Bauermeister is trying to identify the behavioral patterns that may underlie the relatively high rates of HIV transmission in this population. Through a series of studies on "virtual love," begun in 2009, he and his research team are working to understand what happens when 18-to-24-year-old gay and bisexual men go online to meet partners and date, and how that information can help health professionals design and implement effective safe-sex interventions.

Health professionals have tended to focus more on risk factors associated with HIV transmission than on healthy behaviors, Bauermeister says, and he thinks that's a mistake. "From a public health standpoint, if we're always measuring risk, we miss the opportunity of increasing what works for people. In the context of HIV, I can talk to young men about condom use until I lose my voice, or I can understand that they're looking for love and equip them with tools that can help them negotiate condoms with their partners."

Through their Virtual Love project, Bauermeister and his team are using surveys, interviews, and Photovoice methodology to learn how young gay and bisexual men conceptualize love and dating—including things like how they distinguish between a hookup and a date, how they know when they're falling in love, and how they characterize and define love. Having recently concluded a pilot Photolove study in southeastern Michigan, Bauermeister and his colleagues are now embarking on a nationwide survey of 1,500 to 2,000 young men who have sex with men. The aim, Bauermeister explains, is to understand the romantic desires of this population and how those desires can either protect young men or put them at risk for HIV and other sexually transmitted infections. "A lot of what we're doing is finding out how love protects kids. When they can envision a future for themselves, for example, they tend to take better care of their bodies."

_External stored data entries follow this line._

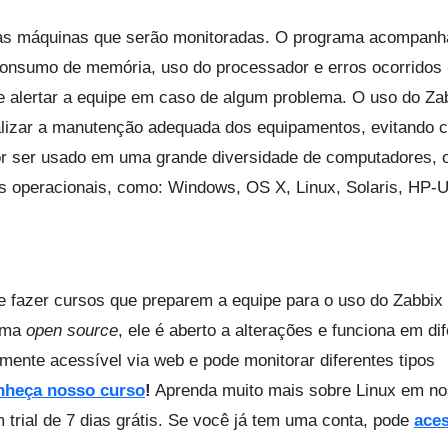
nas máquinas que serão monitoradas. O programa acompanh
consumo de memória, uso do processador e erros ocorridos 
e alertar a equipe em caso de algum problema. O uso do Za
alizar a manutenção adequada dos equipamentos, evitando 
Por ser usado em uma grande diversidade de computadores, 
s operacionais, como: Windows, OS X, Linux, Solaris, HP-U
te fazer cursos que preparem a equipe para o uso do Zabbix
orma
open source
, ele é aberto a alterações e funciona em di
mente acessível via web e pode monitorar diferentes tipos
nheça nosso curso
!
Aprenda muito mais sobre Linux em n
m trial de 7 dias grátis. Se você já tem uma conta, pode
ace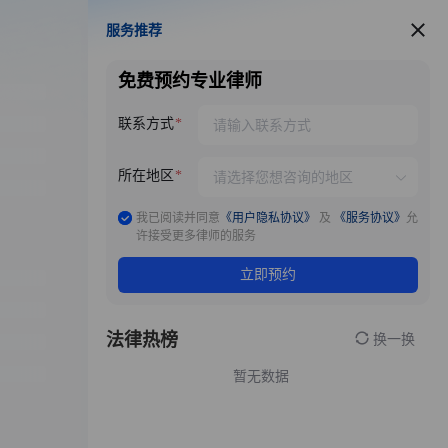
服务推荐
服务推荐
免费预约专业律师
联系方式
所在地区
我已阅读并同意
《用户隐私协议》
及
《服务协议》
允
许接受更多律师的服务
立即预约
法律热榜
换一换
暂无数据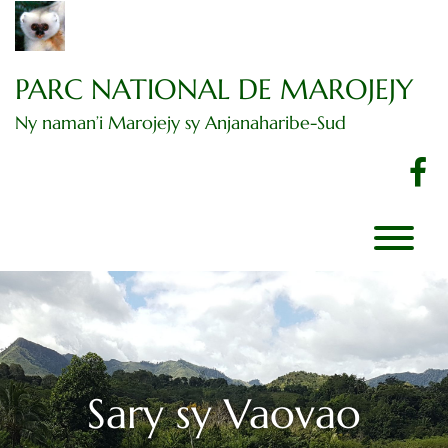
Dingano
amin'ny
votoatiny
PARC NATIONAL DE MAROJEJY
Ny naman’i Marojejy sy Anjanaharibe-Sud
F
Sary sy Vaovao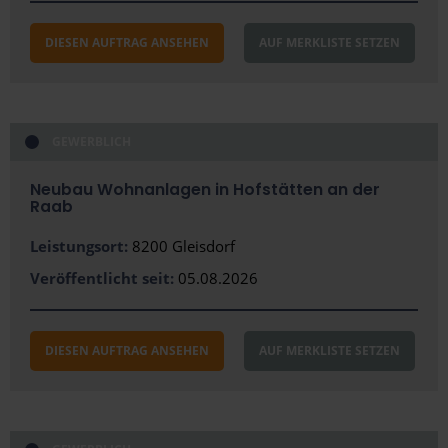
Wiener Neustadt
DIESEN AUFTRAG ANSEHEN
AUF MERKLISTE SETZEN
Wolfsberg
Bundesland
Burgenland
GEWERBLICH
Kärnten
Neubau Wohnanlagen in Hofstätten an der
Raab
Niederösterreich
Leistungsort:
8200 Gleisdorf
Oberösterreich
Veröffentlicht seit:
05.08.2026
Salzburg (Bundesland)
Steiermark
DIESEN AUFTRAG ANSEHEN
AUF MERKLISTE SETZEN
Tirol
Vorarlberg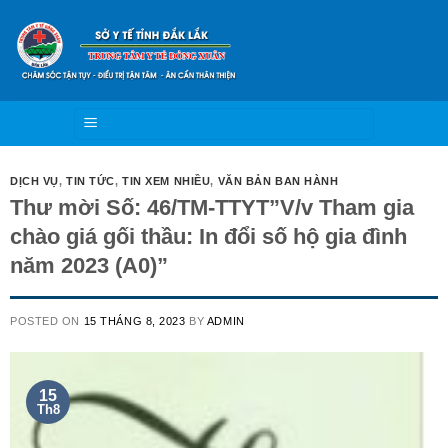
Skip
to
content
DỊCH VỤ
,
TIN TỨC
,
TIN XEM NHIỀU
,
VĂN BẢN BAN HÀNH
Thư mời Số: 46/TM-TTYT”V/v Tham gia
chào giá gối thầu: In đổi số hộ gia đình
năm 2023 (A0)”
POSTED ON
15 THÁNG 8, 2023
BY
ADMIN
15
Th8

Key findings from Bauermeister's research are:

  • Among young men who have sex with men, sex is tied to intimacy, and therefore the act of foregoing a condom is often a nonverbal expression of interest in a partner.
  • Youth who are able to envision a committed relationship in the future report fewer unprotected sex partners in the present.
  • Youth who experience "romantic obsession" can be so thirsty for love that it overruns their safer-sex decision-making, and so love isn't always a good thing.

The public health implications of such findings are significant. "If all we do as public health professionals is keep talking about using condoms, we'll fail," Bauermeister says. "The literature has been very clear that condom use is partner-dependent. The way someone negotiates condoms with a casual partner is very different from a partner with a romantic interest. If we don't understand how people process love or romance, how can we build interventions for them?"